Segal looked across at the armored vehicles, the two hundred sprawling men, the heavy machine guns mounted and pointing toward the sky. He shrugged, his meaning cynical and clear.

“No,” said the major. “I would not dream of using the German army to force Frenchmen to drink beer with me.”

“Since the Germans occupied Paris,” Segal said, “I haven’t drunk with one or conducted a conversation with one. Four years. As an experience, perhaps, I should not miss it. And now is the time to try it. In a little while it will no longer be possible, will it?”

The major disregarded the jibe. He stared across at his command stretched wearily and incongruously in front of the Greek temple Paris had faithfully erected in her midst. He never seemed to be able to take his eyes off the armor and the men, as though there was a connection there, bitter and unsatisfactory and inescapable, that could never really be broken, even for a moment, in a café, over a glass of beer. “You’re a Jew,” he said quietly to Segal, “aren’t you?”

The waiter came and put the two beers and the saucers on the table.

Segal put his hands into his lap, to hide the trembling and the terror in the joints of the elbows and knees and the despair in all the veins of the body that the word had given rise to in him, each time, every day, since the bright summer days of 1940. He sat in silence, licking his lips, automatically and hopelessly looking for exits and doorways, alleys and subway entrances.

The major lifted his glass. “To your health,” he said. “Come on. Drink.”

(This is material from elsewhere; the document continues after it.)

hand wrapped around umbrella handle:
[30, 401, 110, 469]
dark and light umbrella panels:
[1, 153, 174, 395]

Segal wet his lips with the beer.

“Come on,” the major said. “You can tell me the truth. If you don’t talk, you know, it would be the easiest thing in the world to call over a sergeant and have him look at your papers.…”

“Yes,” said Segal. “I’m a Jew.”

“I knew it,” said the major. “That’s why I sat down.” He stared at his men with the same look of bondage, devoid of affection, devoid of warmth or loyalty or hope. “There are several questions in my mind you can answer better than anyone.”

“What are they?” Segal asked uneasily.

“No rush,” said the major. “They’ll wait for a minute.” He peered curiously at Segal. “You know, it’s forbidden for Jews to enter a café in France …?”

“I know,” said Segal.

“Also,” said the major, “all Jews are instructed to wear the yellow star on their coats.…”

“Yes.”

“You don’t wear yours and I find you in a café in broad daylight.”

“Yes.”

“You’re very brave.” There was a little note of irony in the major’s voice. “Is it worth it for a drink—to risk being deported?”

Segal shrugged. “It isn’t for the drink,” he said. “Maybe you won’t understand, but I was born in Paris, I’ve lived all my life in the cafés, on the boulevards.”

“What is your profession, Mr.…? Mr.…?”

“Segal.”

“What do you do for a living?”

“I was a musician.”

“Ah,” there was an involuntary little tone of respect in the German’s voice. “What instrument?”

“The saxophone,” said Segal, “in a jazz orchestra.”